**OBJETIVO DO EXERCÍCIO**
Renomeie "scientific name" para "species name" em todo o material abaixo e reproduza as linhas sem nenhuma outra alteração. Deixe as imagens fora da resposta.

● ● ●

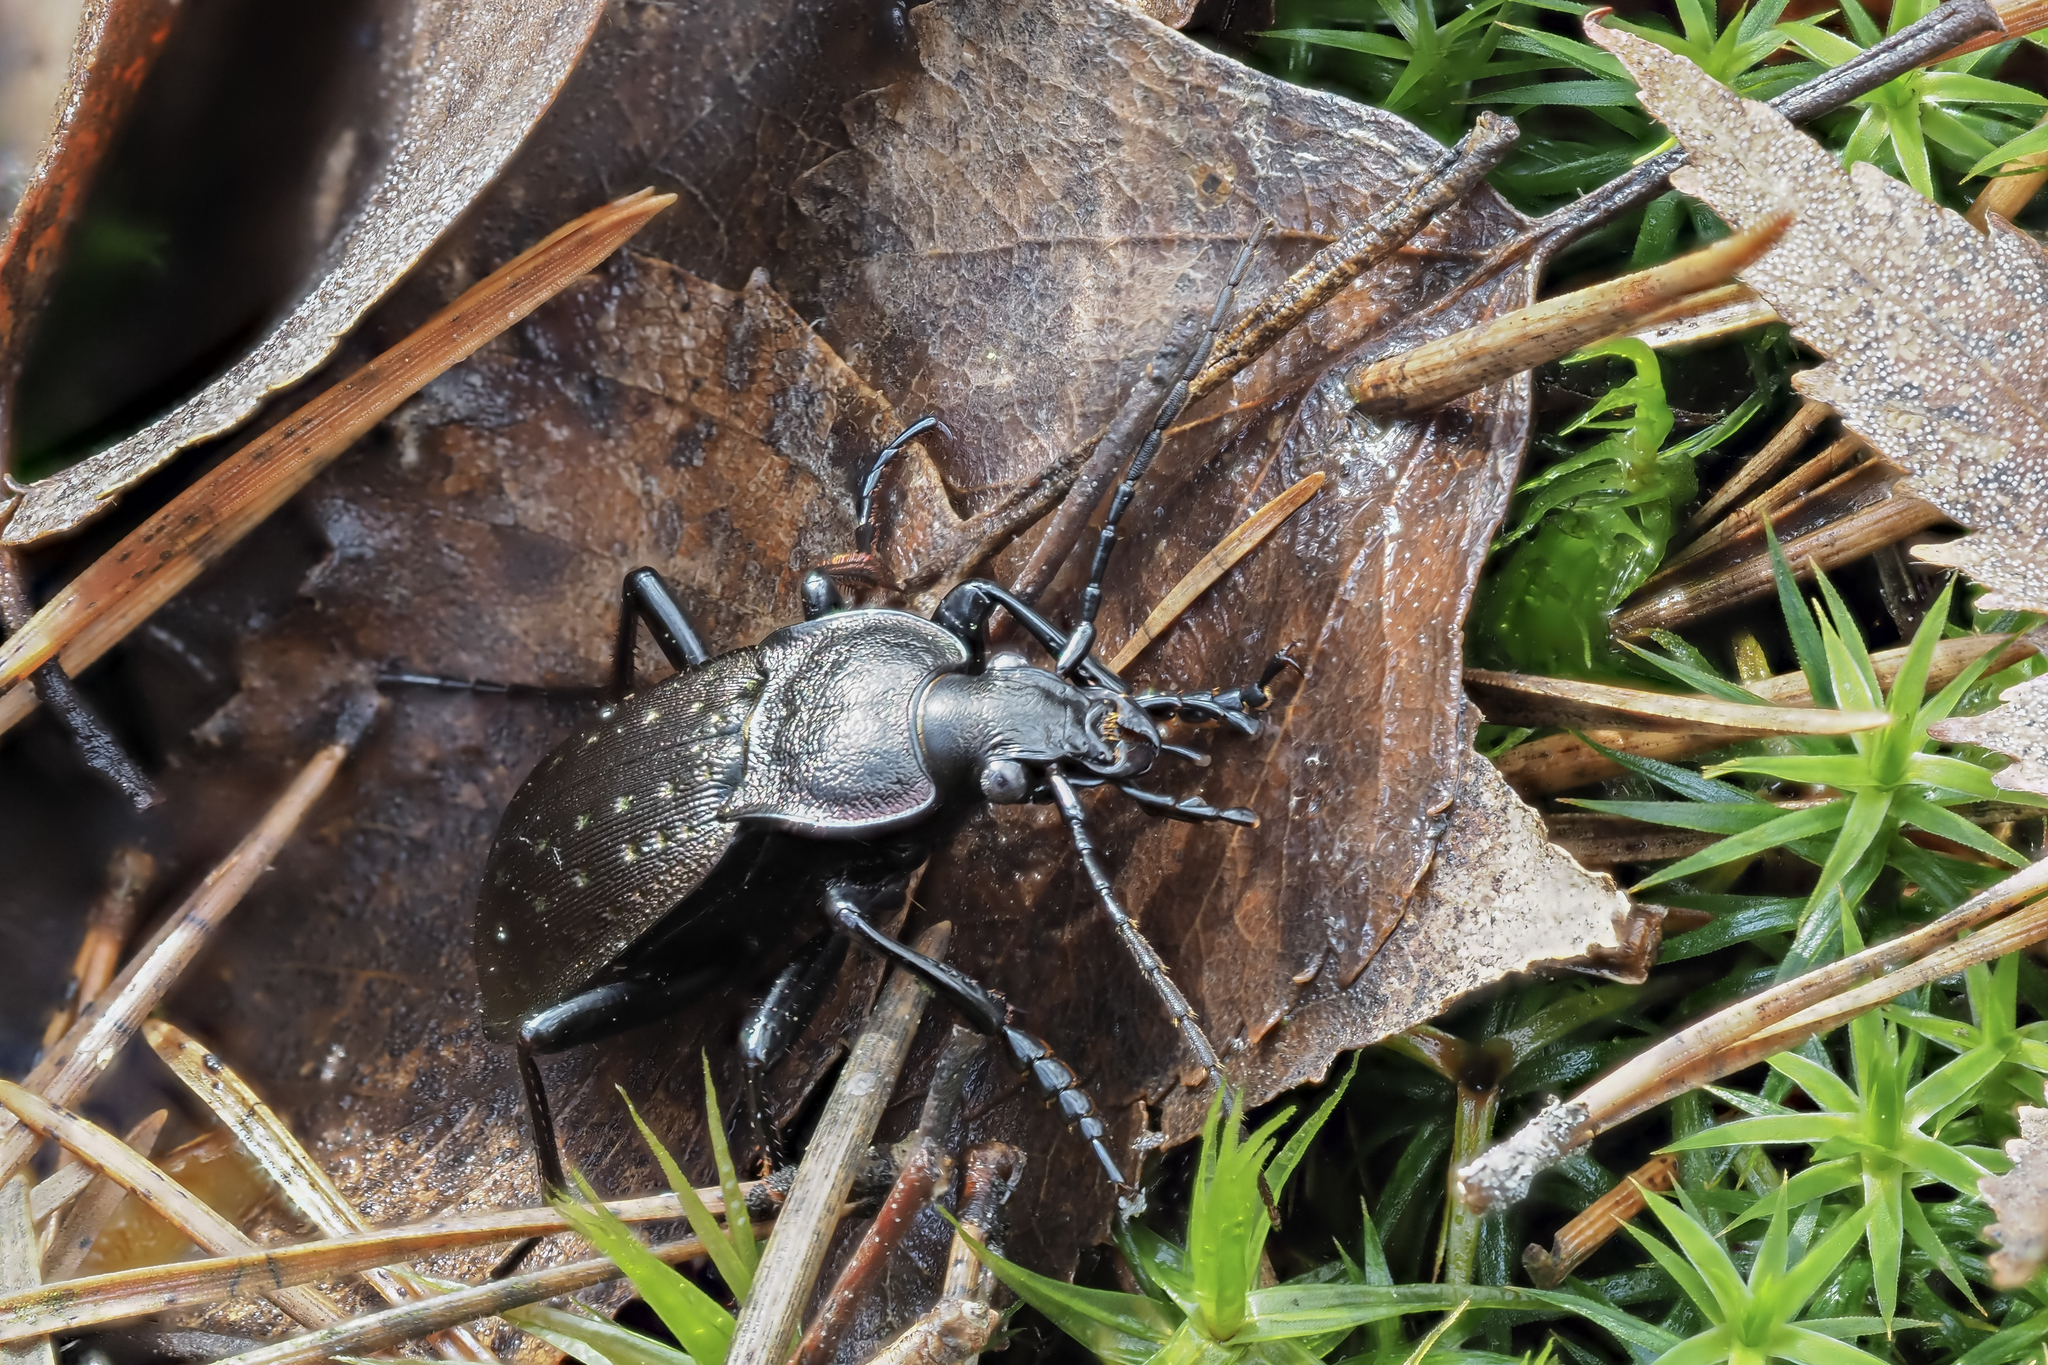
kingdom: Animalia
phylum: Arthropoda
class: Insecta
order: Coleoptera
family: Carabidae
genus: Carabus
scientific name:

● ● ●

**RESULTADO DA TAREFA**
kingdom: Animalia
phylum: Arthropoda
class: Insecta
order: Coleoptera
family: Carabidae
genus: Carabus
species name:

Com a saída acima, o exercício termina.